*** Source material ***

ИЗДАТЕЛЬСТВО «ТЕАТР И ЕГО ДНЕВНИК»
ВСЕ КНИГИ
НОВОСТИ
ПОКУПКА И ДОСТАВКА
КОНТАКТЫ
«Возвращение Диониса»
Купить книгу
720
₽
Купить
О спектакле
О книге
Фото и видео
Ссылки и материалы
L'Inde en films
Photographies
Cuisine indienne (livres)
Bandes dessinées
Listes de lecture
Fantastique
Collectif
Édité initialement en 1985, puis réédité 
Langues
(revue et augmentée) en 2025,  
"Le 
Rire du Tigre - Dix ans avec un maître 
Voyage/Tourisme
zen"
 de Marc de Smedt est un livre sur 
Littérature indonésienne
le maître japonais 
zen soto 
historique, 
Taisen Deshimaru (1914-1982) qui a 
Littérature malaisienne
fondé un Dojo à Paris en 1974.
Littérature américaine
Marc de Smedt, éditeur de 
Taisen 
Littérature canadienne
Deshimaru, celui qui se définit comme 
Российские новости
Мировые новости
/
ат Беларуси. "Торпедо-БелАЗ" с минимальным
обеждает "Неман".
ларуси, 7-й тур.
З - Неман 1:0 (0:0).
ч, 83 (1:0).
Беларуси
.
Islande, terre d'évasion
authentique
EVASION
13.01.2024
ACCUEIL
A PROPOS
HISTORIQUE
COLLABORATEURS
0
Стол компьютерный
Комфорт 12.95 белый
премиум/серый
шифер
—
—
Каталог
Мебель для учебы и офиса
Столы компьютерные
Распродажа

*** End of Source material ***

* Your assignment *
Transcribe all of the material exactly as it appears.

* Solution to this task *
ИЗДАТЕЛЬСТВО «ТЕАТР И ЕГО ДНЕВНИК»
ВСЕ КНИГИ
НОВОСТИ
ПОКУПКА И ДОСТАВКА
КОНТАКТЫ
«Возвращение Диониса»
Купить книгу
720
₽
Купить
О спектакле
О книге
Фото и видео
Ссылки и материалы
L'Inde en films
Photographies
Cuisine indienne (livres)
Bandes dessinées
Listes de lecture
Fantastique
Collectif
Édité initialement en 1985, puis réédité 
Langues
(revue et augmentée) en 2025,  
"Le 
Rire du Tigre - Dix ans avec un maître 
Voyage/Tourisme
zen"
 de Marc de Smedt est un livre sur 
Littérature indonésienne
le maître japonais 
zen soto 
historique, 
Taisen Deshimaru (1914-1982) qui a 
Littérature malaisienne
fondé un Dojo à Paris en 1974.
Littérature américaine
Marc de Smedt, éditeur de 
Taisen 
Littérature canadienne
Deshimaru, celui qui se définit comme 
Российские новости
Мировые новости
/
ат Беларуси. "Торпедо-БелАЗ" с минимальным
обеждает "Неман".
ларуси, 7-й тур.
З - Неман 1:0 (0:0).
ч, 83 (1:0).
Беларуси
.
Islande, terre d'évasion
authentique
EVASION
13.01.2024
ACCUEIL
A PROPOS
HISTORIQUE
COLLABORATEURS
0
Стол компьютерный
Комфорт 12.95 белый
премиум/серый
шифер
—
—
Каталог
Мебель для учебы и офиса
Столы компьютерные
Распродажа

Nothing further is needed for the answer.